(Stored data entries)
━━━━━━━━━━━━━━━━

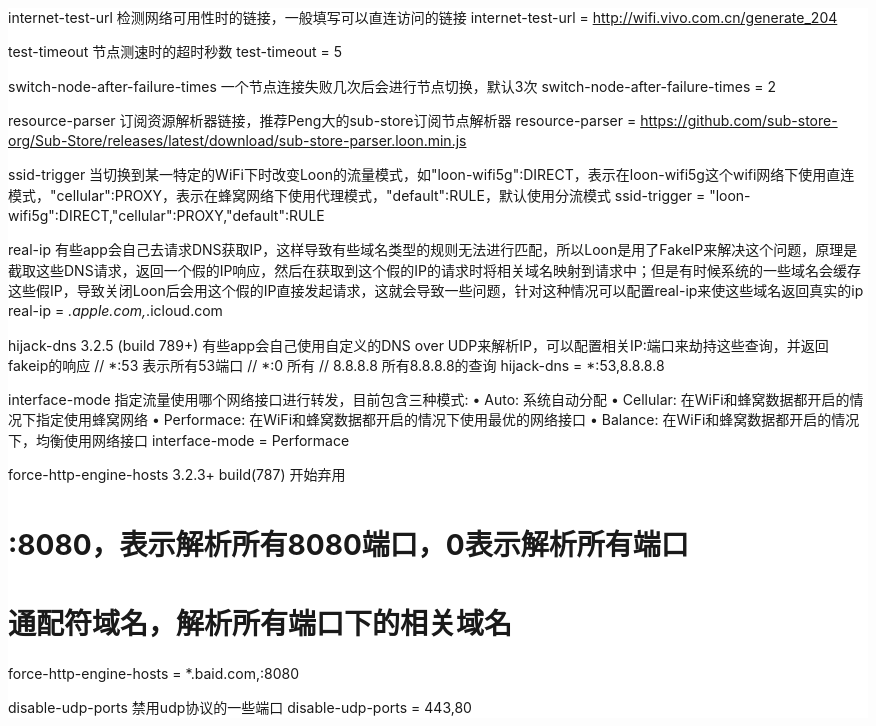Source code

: internet-test-url
检测网络可用性时的链接，一般填写可以直连访问的链接
internet-test-url = http://wifi.vivo.com.cn/generate_204

test-timeout
节点测速时的超时秒数
test-timeout = 5

switch-node-after-failure-times
一个节点连接失败几次后会进行节点切换，默认3次
switch-node-after-failure-times = 2

resource-parser
订阅资源解析器链接，推荐Peng大的sub-store订阅节点解析器
resource-parser = https://github.com/sub-store-org/Sub-Store/releases/latest/download/sub-store-parser.loon.min.js

ssid-trigger
当切换到某一特定的WiFi下时改变Loon的流量模式，如"loon-wifi5g":DIRECT，表示在loon-wifi5g这个wifi网络下使用直连模式，"cellular":PROXY，表示在蜂窝网络下使用代理模式，"default":RULE，默认使用分流模式
ssid-trigger = "loon-wifi5g":DIRECT,"cellular":PROXY,"default":RULE

real-ip
有些app会自己去请求DNS获取IP，这样导致有些域名类型的规则无法进行匹配，所以Loon是用了FakeIP来解决这个问题，原理是截取这些DNS请求，返回一个假的IP响应，然后在获取到这个假的IP的请求时将相关域名映射到请求中；但是有时候系统的一些域名会缓存这些假IP，导致关闭Loon后会用这个假的IP直接发起请求，这就会导致一些问题，针对这种情况可以配置real-ip来使这些域名返回真实的ip
real-ip = *.apple.com,*.icloud.com

hijack-dns
3.2.5 (build 789+)
有些app会自己使用自定义的DNS over UDP来解析IP，可以配置相关IP:端口来劫持这些查询，并返回fakeip的响应
// *:53 表示所有53端口
// *:0 所有
// 8.8.8.8 所有8.8.8.8的查询
hijack-dns = *:53,8.8.8.8

interface-mode
指定流量使用哪个网络接口进行转发，目前包含三种模式:
•	Auto: 系统自动分配
•	Cellular: 在WiFi和蜂窝数据都开启的情况下指定使用蜂窝网络
•	Performace: 在WiFi和蜂窝数据都开启的情况下使用最优的网络接口
•	Balance: 在WiFi和蜂窝数据都开启的情况下，均衡使用网络接口
interface-mode = Performace

force-http-engine-hosts
3.2.3+ build(787) 开始弃用

# :8080，表示解析所有8080端口，0表示解析所有端口
# 通配符域名，解析所有端口下的相关域名
force-http-engine-hosts = *.baid.com,:8080

disable-udp-ports
禁用udp协议的一些端口
disable-udp-ports = 443,80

━━━━━━━━━━━━━━━━

- **What is expected**: Which lines of the data contain the word "interface"? Copy each one.

- **Answer area**:
interface-mode
interface-mode = Performace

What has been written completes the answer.